Augustin 288 - 12/2010
Nutzt euch wer aus?
Hallo liebes Vertriebsteam vom Augustin, ich war gestern mit einer Gruppe von Freunden am Spittelberger Christkindlmarkt. Dort gingen einige Leute den Augustin verkaufen, so weit, so gut. Ein Kumpel von mir hat einem der Augustinverkäufer das Geld gegeben und der ist einfach weglaufen, ohne das eine Exemplar zu übergeben. Ist das eure neue Vorgehensweise? Ich kann mir nicht vorstellen, dass der zu euch gehört. Was uns dadurch alarmiert auffiel: Ganze Gruppen von «Verkäufern», jeweils nur mit einem Exemplar ausgestattet, strichen durch den Markt. Kann es sein, das irgendeine Organisation euer Image ausnutzt? Ich bin gern bereit, euer Anliegen weiterhin zu unterstützen, aber stellt sicher, dass euch und euren Namen niemand ausnutzt!Fast täglich empfangen wir solche Beschwerden. Viele davon in einem unfreundlicheren Tonfall. Claudia Dietls Reportage (Seite 8) über eine slowakische Roma-Siedlung, knapp hinter der österreichischen Grenze, beleuchtet einmal mehr die Hintergründe des «Betteltourismus», der in Wien derzeit von Politik und Behörden zur Sicherheitsgefahr Nummer 1 hochstilisiert wird und der ja, wie die Beschwerde-Mails signalisieren, unsere Anstrengungen untergräbt, eine urbane Gelassenheit gegenüber «dem Fremden» zu propagieren.

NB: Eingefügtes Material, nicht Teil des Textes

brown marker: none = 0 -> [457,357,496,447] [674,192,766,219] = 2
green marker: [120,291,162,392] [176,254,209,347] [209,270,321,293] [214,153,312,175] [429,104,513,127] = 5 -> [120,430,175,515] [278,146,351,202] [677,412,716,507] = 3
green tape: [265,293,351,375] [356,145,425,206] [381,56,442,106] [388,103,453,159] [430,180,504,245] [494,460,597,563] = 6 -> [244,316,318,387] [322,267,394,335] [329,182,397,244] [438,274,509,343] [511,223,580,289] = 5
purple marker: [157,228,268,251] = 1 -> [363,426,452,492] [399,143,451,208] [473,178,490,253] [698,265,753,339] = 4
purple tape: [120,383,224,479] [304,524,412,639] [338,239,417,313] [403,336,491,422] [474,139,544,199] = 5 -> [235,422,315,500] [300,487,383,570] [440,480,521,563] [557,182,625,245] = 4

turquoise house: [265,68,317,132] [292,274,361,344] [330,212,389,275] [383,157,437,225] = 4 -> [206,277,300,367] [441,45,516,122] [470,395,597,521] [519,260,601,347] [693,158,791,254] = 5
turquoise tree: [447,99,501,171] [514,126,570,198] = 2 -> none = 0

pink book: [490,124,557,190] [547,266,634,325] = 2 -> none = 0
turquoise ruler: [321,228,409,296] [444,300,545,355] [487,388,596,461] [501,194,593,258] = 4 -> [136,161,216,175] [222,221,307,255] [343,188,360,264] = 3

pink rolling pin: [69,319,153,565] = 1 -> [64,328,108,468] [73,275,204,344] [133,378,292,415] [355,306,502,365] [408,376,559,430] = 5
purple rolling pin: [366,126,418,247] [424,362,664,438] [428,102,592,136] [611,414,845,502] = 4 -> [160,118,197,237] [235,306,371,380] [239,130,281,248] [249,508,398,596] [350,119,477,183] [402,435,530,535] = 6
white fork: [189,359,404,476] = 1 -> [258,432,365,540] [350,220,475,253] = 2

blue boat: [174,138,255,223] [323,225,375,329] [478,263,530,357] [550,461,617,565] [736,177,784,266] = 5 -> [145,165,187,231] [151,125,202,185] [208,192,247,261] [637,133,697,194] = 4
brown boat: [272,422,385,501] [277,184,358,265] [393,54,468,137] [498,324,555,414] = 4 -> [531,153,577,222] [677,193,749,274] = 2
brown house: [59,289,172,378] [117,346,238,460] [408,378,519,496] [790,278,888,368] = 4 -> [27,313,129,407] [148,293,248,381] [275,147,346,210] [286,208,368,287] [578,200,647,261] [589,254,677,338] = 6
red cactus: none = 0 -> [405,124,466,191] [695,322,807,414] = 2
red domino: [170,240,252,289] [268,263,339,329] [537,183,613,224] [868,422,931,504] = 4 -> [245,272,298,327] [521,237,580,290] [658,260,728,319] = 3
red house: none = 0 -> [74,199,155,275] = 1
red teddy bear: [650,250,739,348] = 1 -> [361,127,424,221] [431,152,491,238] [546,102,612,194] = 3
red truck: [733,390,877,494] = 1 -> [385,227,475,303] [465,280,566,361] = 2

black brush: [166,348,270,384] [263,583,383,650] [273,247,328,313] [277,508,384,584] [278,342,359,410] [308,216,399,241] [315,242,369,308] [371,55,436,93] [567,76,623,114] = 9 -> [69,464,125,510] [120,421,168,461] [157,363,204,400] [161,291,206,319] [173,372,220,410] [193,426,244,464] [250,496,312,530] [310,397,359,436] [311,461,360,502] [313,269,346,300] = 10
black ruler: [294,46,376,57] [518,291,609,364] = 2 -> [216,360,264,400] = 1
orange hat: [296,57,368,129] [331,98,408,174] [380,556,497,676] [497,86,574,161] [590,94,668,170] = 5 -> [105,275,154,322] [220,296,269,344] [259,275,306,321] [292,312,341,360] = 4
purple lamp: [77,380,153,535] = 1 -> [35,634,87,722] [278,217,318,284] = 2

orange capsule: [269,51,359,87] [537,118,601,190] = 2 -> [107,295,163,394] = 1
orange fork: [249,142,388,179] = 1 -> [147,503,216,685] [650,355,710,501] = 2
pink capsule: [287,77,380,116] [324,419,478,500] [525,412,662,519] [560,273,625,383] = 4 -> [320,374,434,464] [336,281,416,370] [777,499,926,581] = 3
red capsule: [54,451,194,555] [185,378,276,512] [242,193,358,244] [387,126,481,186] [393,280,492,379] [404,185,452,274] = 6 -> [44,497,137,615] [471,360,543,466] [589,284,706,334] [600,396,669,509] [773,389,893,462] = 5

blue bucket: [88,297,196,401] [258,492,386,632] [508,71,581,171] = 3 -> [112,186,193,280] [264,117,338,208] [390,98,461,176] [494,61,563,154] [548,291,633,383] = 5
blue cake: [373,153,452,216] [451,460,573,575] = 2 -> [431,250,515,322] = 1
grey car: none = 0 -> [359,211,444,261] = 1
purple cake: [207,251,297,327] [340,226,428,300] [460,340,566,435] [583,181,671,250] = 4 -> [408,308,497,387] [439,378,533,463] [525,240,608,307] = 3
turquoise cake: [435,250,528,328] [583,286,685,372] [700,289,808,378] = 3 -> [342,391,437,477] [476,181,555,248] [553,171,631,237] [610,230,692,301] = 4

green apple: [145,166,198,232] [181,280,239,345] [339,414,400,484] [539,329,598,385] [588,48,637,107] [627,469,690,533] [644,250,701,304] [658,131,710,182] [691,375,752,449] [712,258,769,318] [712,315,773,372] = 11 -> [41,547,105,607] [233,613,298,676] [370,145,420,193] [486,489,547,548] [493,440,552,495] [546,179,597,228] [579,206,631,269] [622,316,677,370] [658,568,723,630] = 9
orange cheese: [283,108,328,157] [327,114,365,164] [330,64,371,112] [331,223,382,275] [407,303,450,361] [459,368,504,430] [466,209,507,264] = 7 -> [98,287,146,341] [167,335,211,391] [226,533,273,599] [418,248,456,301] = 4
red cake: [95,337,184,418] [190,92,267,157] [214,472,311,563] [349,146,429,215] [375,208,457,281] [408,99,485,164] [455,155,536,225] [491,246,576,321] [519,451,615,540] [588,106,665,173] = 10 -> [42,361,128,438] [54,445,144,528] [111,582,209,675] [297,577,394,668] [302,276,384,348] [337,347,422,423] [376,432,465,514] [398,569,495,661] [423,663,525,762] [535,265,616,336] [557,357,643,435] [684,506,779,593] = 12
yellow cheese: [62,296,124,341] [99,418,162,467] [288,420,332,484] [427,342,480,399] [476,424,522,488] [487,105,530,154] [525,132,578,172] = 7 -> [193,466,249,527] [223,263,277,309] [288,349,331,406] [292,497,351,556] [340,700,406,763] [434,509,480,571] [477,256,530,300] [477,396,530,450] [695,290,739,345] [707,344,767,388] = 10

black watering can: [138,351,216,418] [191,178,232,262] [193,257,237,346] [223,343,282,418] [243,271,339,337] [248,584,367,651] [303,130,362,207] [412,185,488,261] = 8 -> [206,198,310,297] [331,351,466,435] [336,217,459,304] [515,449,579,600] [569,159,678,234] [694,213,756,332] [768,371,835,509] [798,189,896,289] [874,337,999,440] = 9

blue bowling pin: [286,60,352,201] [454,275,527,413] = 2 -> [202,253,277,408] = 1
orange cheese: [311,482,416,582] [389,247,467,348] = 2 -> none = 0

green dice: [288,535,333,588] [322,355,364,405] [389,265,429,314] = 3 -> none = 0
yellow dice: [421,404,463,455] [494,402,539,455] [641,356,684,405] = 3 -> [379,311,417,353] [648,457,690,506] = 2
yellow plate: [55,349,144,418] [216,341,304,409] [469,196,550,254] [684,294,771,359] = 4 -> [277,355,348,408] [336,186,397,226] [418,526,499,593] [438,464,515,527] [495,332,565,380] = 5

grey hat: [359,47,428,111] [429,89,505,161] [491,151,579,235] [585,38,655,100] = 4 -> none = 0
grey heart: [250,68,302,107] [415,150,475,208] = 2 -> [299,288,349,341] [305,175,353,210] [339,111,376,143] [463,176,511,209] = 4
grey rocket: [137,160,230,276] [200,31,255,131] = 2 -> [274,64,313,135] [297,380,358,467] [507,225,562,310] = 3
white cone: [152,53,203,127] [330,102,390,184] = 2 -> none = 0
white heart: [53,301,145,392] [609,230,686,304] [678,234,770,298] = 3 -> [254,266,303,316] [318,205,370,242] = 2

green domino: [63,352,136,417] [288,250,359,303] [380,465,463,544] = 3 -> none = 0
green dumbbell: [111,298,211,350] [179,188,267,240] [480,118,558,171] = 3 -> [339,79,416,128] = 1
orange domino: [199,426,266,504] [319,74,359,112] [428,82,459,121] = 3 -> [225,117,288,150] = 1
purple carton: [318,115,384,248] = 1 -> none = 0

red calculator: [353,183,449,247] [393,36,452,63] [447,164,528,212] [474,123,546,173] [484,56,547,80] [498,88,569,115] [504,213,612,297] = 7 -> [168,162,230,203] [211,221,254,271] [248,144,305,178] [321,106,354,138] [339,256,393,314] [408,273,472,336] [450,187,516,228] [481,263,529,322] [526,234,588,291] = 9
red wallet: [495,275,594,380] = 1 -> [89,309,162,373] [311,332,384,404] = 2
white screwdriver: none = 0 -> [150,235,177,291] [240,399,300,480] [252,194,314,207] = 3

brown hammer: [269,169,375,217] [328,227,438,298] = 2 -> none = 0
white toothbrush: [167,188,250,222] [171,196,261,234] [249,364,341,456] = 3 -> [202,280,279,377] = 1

Die von unserer Mitarbeiterin geschilderten Bedingungen lassen vielen Menschen aus solchen Siedlungen keine andere Wahl. In Wien werden sie aber zunehmend zu Opfern des Bettelverbots und in der Regel mehrfach bestraft: Sie zahlen wegen Verstoßes gegen die Bettelverordnung, sie zahlen wegen Verstoßes gegen die Bestimmungen der Wiener Linien (Aufenthalt in den Stationen ohne Fahrschein), sie müssen das von den BürgerInnen gespendete Geld der Polizei aushändigen, und sie kommen in Polizeiverwahrung, wenn sie die Doppelgeldstrafe nicht begleichen können. Ist das alles? Sexistische Demütigungen von Bettlerinnen in den Polizeiwachstuben sind «ausgeschlossen», behauptet die Polizeiführung. Verzweifelte Strategien der Betroffenen, Empathie zu erregen, in dem sie sich als Augustin-VerkäuferInnen ausgeben, dienen den AkteurInnen der «sozialen Säuberung» der Stadt dazu, Behinderungen des Augustin-Vertriebs zu legitimieren. Man macht den Augustin für gefühlte Sicherheitsbedrohungen und tatsächlich störende Verhaltensweisen verantwortlich, die in einer tausendjährigen Ausgrenzungsgeschichte wurzeln und angesichts der Überlebenszwänge auch verständlich sind.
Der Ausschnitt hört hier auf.